What you are asked to do:
Going down the listing below, print exactly each line from the one with "text [150, 150, 1090, 357]" up to and including the one with "Page size: 1275x1650.", and skip the rest.

[Given data — start]

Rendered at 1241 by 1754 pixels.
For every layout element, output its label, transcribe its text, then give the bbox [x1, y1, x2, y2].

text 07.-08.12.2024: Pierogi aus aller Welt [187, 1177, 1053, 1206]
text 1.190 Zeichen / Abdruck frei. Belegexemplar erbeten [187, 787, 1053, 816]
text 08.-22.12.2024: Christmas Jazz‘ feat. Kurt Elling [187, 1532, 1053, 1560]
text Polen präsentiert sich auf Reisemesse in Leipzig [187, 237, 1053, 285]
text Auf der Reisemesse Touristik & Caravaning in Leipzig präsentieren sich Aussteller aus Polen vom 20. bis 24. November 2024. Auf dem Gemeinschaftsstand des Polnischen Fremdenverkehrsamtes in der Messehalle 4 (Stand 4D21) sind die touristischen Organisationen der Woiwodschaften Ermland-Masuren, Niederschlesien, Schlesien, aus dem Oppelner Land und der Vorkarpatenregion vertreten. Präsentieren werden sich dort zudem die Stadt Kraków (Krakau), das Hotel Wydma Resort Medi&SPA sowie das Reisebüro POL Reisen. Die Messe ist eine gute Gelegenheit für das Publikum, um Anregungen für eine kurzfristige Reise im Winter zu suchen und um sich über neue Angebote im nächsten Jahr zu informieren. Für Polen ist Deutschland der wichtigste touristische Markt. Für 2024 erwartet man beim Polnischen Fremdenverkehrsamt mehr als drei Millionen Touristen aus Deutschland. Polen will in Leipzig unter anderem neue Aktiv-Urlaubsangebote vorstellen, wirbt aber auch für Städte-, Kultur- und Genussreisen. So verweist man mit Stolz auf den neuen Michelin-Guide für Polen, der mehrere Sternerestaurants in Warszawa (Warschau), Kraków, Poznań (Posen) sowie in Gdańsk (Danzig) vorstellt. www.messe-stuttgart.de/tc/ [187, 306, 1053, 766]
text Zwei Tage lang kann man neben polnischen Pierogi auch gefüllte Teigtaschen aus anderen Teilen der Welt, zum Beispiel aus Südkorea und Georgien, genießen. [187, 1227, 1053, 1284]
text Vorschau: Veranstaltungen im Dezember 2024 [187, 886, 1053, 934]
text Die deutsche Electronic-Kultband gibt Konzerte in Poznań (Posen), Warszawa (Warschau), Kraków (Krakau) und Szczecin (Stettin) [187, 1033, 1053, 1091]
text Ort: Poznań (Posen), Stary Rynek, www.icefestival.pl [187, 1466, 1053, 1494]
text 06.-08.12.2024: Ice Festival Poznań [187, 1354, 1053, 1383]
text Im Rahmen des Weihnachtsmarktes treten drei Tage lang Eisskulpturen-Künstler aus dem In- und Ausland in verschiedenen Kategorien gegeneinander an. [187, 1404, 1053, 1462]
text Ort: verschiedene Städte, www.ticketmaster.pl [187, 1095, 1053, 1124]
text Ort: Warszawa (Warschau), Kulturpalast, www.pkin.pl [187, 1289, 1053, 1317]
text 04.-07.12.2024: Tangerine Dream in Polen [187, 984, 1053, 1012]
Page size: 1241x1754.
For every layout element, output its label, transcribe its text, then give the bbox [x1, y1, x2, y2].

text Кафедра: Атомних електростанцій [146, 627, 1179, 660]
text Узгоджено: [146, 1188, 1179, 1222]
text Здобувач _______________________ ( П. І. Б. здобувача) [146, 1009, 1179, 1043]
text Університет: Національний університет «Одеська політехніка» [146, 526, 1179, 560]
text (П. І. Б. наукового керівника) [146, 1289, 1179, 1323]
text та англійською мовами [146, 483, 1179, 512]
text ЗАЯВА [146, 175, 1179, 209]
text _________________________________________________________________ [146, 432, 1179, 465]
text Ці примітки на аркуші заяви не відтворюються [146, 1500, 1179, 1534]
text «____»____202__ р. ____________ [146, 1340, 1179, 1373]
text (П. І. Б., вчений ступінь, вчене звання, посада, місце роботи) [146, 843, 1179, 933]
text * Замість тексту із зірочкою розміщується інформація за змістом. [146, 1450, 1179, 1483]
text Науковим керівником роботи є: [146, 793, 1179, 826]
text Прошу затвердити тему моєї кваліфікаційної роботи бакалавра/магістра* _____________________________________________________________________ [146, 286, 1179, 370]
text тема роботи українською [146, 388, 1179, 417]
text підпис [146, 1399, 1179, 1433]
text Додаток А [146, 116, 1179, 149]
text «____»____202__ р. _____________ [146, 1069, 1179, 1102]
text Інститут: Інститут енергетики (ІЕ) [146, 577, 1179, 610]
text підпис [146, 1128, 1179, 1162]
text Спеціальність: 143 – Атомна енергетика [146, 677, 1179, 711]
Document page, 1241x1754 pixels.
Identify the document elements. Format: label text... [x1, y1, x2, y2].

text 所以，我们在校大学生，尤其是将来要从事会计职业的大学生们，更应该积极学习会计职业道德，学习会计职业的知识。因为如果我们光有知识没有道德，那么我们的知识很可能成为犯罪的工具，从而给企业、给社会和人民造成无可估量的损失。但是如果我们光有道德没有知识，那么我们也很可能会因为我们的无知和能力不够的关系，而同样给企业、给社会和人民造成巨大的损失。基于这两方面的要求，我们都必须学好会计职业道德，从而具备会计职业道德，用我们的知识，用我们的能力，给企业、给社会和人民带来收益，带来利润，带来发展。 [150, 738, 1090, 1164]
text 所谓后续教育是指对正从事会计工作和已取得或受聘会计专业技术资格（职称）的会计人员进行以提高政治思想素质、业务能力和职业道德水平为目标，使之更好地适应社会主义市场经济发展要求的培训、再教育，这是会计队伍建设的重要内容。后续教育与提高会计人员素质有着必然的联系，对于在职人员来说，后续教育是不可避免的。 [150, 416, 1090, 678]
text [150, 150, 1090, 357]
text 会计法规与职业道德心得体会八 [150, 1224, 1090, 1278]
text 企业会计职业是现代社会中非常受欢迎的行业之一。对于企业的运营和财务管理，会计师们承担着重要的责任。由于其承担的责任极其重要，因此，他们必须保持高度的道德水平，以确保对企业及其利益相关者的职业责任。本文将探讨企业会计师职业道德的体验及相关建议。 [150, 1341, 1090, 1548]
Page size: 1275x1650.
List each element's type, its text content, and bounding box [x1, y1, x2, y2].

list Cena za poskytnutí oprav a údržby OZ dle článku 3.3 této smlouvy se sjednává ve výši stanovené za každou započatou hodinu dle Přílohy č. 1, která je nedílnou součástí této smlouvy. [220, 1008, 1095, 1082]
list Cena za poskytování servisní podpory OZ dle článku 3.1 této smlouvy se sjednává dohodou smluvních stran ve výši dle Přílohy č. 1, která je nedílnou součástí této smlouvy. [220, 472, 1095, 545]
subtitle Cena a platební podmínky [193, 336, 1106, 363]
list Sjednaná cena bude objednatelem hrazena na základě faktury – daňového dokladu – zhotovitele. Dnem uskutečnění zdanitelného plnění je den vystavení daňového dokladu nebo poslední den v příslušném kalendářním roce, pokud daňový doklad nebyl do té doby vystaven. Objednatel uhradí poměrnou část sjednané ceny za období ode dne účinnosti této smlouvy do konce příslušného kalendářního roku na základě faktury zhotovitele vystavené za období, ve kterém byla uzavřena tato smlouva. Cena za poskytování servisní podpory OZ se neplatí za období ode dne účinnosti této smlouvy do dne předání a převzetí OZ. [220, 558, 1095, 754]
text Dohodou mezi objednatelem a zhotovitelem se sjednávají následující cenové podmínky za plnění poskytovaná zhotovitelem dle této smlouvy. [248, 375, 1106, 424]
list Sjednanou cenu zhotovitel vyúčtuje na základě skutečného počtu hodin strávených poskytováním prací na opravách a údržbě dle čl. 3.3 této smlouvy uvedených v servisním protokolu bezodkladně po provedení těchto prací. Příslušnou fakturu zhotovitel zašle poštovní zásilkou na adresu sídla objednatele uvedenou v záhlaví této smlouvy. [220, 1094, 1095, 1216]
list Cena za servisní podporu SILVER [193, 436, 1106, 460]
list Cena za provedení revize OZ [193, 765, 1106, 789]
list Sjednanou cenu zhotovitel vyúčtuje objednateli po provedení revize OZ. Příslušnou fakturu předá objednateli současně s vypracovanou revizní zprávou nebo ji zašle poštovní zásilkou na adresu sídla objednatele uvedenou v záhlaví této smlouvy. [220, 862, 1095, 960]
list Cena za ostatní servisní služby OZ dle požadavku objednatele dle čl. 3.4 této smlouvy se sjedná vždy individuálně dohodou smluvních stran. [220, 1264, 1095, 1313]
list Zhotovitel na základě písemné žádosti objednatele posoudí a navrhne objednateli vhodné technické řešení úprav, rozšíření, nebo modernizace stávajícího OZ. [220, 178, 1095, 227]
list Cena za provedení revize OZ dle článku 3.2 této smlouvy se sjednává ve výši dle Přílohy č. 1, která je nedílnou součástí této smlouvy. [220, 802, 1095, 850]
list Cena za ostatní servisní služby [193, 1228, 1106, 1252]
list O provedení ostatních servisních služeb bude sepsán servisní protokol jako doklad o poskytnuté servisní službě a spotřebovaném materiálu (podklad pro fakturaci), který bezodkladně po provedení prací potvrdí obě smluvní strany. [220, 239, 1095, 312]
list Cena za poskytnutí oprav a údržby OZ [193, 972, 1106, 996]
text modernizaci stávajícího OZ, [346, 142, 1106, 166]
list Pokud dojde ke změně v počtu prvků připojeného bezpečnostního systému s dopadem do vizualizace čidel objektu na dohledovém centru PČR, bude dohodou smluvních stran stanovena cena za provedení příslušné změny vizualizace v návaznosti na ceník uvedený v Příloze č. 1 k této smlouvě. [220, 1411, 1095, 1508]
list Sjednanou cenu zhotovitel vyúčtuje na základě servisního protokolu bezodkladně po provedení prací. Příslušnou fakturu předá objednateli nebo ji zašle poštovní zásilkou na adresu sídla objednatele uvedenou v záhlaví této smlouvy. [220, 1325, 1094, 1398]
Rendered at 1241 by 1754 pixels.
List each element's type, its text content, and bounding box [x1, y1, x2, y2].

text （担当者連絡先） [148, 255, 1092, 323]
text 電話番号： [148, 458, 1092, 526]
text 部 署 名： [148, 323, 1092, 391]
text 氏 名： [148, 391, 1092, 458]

[Given data — finish]

Finished exercise:
text [150, 150, 1090, 357]
text 会计法规与职业道德心得体会八 [150, 1224, 1090, 1278]
text 企业会计职业是现代社会中非常受欢迎的行业之一。对于企业的运营和财务管理，会计师们承担着重要的责任。由于其承担的责任极其重要，因此，他们必须保持高度的道德水平，以确保对企业及其利益相关者的职业责任。本文将探讨企业会计师职业道德的体验及相关建议。 [150, 1341, 1090, 1548]
Page size: 1275x1650.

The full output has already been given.